→ Work request 1
According to the forum thread, what was Carpenter's approximate BABIP in St. Louis?
→ Work request 2
Copy the forum thread between "Wouldn’t PECOTA’s somewhat" and "to Erik Hanson.", inclusive, swapping "unreliable" for "uncertain".

START Exercise passage

Wouldn’t PECOTA’s somewhat unreliable forecast of Carpenter be due to his relatively strange career path, and list of comps ranging from guys like Clemens to Erik Hanson.

On a side note, it’s also interesting to look at Carpenters BABIP’s when in Toronto(usually well over .300) compared to St. Louis(about .284 so far).

Anyway, good stuff. Keep up the great work.


#3    tangotiger      (see all posts) 2007/02/14 (Wed) @ 20:06

The percentile forecast isn’t supposed to be used in that fashion.

Yes, it is.  A peripheral (or component) ERA is made up of ... components.  And the two most important ones are K and BB, which is why I chose them.

In any case, the gap in peripheral ERA still stands.

***

As for the Beta, there’s no possible reason that Wainright’s Beta would be lower (less risky forecast) than Santana’s.  You just proved my point.

***

Carpenter’s last 3 years represents the bulk, if not the totality, of his performance data.  How he got to his Cardinals days seems to be irrelevant to Pecota (and Marcel, and most other forecasts).

In any case, you can go up and down the line for any pitcher or any team, and you will find that the peripheral ERA at the 75th percentile will be around 70% of his peripheral ERA at the 25th percentile.  (Picking Cards pitchers at random: Izzy is 68%, Looper 78%, Mulder 69%, Reyes 74%, Wells 70%)

If that’s the case, then what’s the point?

***

Check out this player with zero MLB experience:
http://www.baseballprospectus.com/pecota/GARCIA19860708A.php

The 25 to 75 percentile peripheral ERA is between 4.20 and 4.94! 

How is it even possible that the certainty level for this pitcher is so much stronger than for any other Cardinal pitcher?

END Exercise passage
START Record set

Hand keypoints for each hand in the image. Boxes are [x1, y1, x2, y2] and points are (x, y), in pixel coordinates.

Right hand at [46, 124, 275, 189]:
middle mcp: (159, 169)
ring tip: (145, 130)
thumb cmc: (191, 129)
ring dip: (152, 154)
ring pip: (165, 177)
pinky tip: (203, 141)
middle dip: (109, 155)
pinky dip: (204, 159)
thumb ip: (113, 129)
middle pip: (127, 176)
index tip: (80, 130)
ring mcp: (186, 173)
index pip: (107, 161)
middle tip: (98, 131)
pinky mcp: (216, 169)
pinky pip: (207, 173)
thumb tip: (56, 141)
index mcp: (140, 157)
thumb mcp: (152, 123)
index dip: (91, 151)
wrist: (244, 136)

END Record set
START Record set

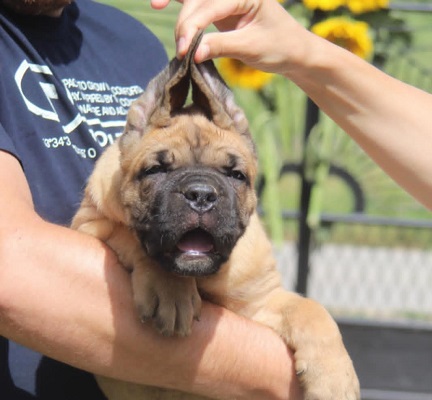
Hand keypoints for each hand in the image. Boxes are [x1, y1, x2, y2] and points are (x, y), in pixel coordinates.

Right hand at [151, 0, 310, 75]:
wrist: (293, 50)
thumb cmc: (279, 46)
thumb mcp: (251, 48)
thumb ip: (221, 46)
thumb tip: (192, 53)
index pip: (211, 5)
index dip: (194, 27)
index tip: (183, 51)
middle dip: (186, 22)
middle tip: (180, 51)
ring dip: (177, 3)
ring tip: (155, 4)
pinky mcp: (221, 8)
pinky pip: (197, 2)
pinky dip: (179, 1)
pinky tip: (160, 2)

END Record set

→ Answer box 1
About .284 so far.

→ Answer box 2
Wouldn’t PECOTA’s somewhat uncertain forecast of Carpenter be due to his relatively strange career path, and list of comps ranging from guys like Clemens to Erik Hanson.